Er lacht und schließt eine Klappe neben der Tür. Oliver ist sehr gewissenhaft. Wenn er das Mobil packt, dann geht nie etwas schief. Noch nie bin ich auf der Autobahn stehen geblieben oder habe Gepäckstücke verloren.

»Wenn Männer die magischen drei Worte sagen, dann meinen sie es meistens auch. Aber sie sagen es eben dann, wenn sie es fühlen.«

Dabei zwinkert er mir zu.

»Okay.«

Ich lächle, weil es irgendwie süß klingt, und versuche, nicht darüber nachzudenken, warum ich manchmal so lange warten muss, bis er mich damit überrascht. Meine Mutter sagt immer, ich würde zu viel nachdenken, wenn etwas gut läuft. Jetzt läuft es gut. Mit ihm und mir, mit uns. Ich werde jetzt nicht anfangen, nach Kleinigkeiten zu suchen, um mir das wieder kaputt machen zu lassen. Oliver wird es mir also sagen, wenn er es fühlt, und es ist nicht seine Schuld, dass ich es ihm ständig sage.

»Und jetzt hebe deinen süßen Hintern von diesem Stuhl, damit ich ihn verstauen kann und wir nach Hause kommen.«

Ich lehne mich in dem Stuhl zurück.

»Ich will aber noch gar nicht nach Hause.«

Das ist wahr. Ich möchte weiterfahren. Solange der Sommer dauert.

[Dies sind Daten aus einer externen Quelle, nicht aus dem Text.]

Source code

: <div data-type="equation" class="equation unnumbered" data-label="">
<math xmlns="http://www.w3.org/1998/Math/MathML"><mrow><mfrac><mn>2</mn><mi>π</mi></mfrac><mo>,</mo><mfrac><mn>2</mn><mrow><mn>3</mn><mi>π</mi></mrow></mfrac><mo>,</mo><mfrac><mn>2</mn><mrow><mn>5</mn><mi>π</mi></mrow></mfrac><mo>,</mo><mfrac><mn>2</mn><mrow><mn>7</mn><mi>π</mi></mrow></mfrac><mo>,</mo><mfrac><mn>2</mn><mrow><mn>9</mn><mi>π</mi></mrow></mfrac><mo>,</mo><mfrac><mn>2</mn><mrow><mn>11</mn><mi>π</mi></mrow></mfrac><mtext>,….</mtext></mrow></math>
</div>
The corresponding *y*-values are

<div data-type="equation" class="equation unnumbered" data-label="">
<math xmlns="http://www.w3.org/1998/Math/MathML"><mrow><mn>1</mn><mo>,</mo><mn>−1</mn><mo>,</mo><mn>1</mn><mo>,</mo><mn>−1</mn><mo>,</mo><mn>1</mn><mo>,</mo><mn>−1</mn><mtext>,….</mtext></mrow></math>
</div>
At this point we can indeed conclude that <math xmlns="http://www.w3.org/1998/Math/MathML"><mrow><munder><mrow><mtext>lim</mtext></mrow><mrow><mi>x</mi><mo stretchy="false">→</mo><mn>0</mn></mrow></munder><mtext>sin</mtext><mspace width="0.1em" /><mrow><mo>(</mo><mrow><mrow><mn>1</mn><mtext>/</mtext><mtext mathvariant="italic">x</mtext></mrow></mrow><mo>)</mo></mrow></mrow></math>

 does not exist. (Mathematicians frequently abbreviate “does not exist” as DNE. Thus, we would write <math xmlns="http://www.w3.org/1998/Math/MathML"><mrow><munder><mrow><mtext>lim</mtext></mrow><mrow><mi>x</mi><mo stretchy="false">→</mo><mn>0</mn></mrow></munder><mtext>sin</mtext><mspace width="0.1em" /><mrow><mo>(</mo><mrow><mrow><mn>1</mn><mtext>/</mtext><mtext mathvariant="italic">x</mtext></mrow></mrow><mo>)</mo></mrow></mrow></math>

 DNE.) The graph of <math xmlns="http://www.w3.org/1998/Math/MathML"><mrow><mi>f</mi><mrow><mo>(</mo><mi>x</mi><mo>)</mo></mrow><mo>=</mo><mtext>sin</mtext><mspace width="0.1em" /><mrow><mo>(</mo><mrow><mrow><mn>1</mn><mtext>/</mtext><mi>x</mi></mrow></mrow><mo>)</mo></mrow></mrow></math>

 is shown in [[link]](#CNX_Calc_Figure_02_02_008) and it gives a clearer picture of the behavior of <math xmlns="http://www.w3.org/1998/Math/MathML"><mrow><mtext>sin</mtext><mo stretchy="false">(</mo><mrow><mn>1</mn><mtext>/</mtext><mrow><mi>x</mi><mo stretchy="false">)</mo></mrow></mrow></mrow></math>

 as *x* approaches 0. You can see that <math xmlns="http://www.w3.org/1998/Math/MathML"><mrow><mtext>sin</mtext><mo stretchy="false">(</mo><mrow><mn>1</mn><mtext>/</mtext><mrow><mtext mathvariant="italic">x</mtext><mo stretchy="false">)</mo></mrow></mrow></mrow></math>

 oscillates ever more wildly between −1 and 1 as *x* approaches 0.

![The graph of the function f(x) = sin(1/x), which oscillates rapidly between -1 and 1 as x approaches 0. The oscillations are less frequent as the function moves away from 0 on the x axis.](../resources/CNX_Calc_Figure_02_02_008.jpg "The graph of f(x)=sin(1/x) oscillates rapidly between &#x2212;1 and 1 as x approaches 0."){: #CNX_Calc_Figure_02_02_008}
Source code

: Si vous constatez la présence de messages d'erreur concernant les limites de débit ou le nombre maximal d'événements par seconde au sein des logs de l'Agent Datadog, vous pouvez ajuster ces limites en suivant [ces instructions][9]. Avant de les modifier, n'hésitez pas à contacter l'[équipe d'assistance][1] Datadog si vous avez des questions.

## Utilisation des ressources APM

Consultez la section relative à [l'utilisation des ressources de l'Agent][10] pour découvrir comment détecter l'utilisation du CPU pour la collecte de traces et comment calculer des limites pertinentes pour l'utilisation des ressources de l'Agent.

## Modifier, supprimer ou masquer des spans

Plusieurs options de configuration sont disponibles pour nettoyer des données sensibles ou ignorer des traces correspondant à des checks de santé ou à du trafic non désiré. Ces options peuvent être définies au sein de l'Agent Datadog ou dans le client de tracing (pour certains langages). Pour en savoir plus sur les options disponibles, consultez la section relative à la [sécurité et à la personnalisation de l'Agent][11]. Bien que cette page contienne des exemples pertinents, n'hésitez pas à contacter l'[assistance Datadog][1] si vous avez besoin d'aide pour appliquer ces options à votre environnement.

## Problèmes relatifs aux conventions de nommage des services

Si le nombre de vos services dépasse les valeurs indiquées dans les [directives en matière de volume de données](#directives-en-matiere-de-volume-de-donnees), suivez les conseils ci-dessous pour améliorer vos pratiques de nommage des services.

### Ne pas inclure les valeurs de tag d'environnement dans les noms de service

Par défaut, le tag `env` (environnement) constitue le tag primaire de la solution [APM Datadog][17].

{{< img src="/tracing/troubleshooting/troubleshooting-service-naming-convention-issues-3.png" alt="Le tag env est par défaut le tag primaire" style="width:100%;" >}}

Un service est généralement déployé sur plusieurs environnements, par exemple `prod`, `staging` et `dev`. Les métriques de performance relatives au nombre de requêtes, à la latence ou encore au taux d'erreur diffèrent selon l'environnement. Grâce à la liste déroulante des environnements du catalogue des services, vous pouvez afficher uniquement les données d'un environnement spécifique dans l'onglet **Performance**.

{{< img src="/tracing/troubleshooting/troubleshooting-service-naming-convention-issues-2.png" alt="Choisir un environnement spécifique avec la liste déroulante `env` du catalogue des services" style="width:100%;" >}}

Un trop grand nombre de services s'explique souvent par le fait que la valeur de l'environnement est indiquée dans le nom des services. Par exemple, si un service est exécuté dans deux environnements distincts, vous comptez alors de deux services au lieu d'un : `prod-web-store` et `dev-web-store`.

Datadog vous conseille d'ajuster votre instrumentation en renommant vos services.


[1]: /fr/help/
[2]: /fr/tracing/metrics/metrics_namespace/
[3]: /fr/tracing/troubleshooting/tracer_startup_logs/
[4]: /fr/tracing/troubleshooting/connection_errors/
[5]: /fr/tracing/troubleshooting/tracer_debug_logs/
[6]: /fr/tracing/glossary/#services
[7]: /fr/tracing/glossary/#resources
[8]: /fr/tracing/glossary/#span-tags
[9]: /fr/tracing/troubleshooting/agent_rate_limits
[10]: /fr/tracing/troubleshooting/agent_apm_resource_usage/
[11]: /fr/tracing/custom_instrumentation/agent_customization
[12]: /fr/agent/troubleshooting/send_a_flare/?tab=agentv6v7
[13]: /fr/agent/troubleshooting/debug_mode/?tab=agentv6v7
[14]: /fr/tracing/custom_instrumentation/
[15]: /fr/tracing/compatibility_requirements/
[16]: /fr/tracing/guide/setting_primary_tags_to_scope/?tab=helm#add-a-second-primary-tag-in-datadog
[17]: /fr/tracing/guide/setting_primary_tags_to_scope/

»Das müssen wir aber, weil ich Holger versprochen habe, mit ihm den Grill aufzubauen.«

»Du hast Holger …«

»Er hat gestern angerufen, da kann ich nicht Nein sagen. Es ist ein Steingrill, der packt das alleine nicht.«

»Steingrill. Klar.«

Ich lasse mir die Enttäuschung nicht anmerken.

»Und wann?«

»Heute Abend.«

Langsam stehe ich auf und schaue zu, wie er den Stuhl zusammenklappt und damit auch unsere Urlaubswoche ganz offiziell für beendet erklärt.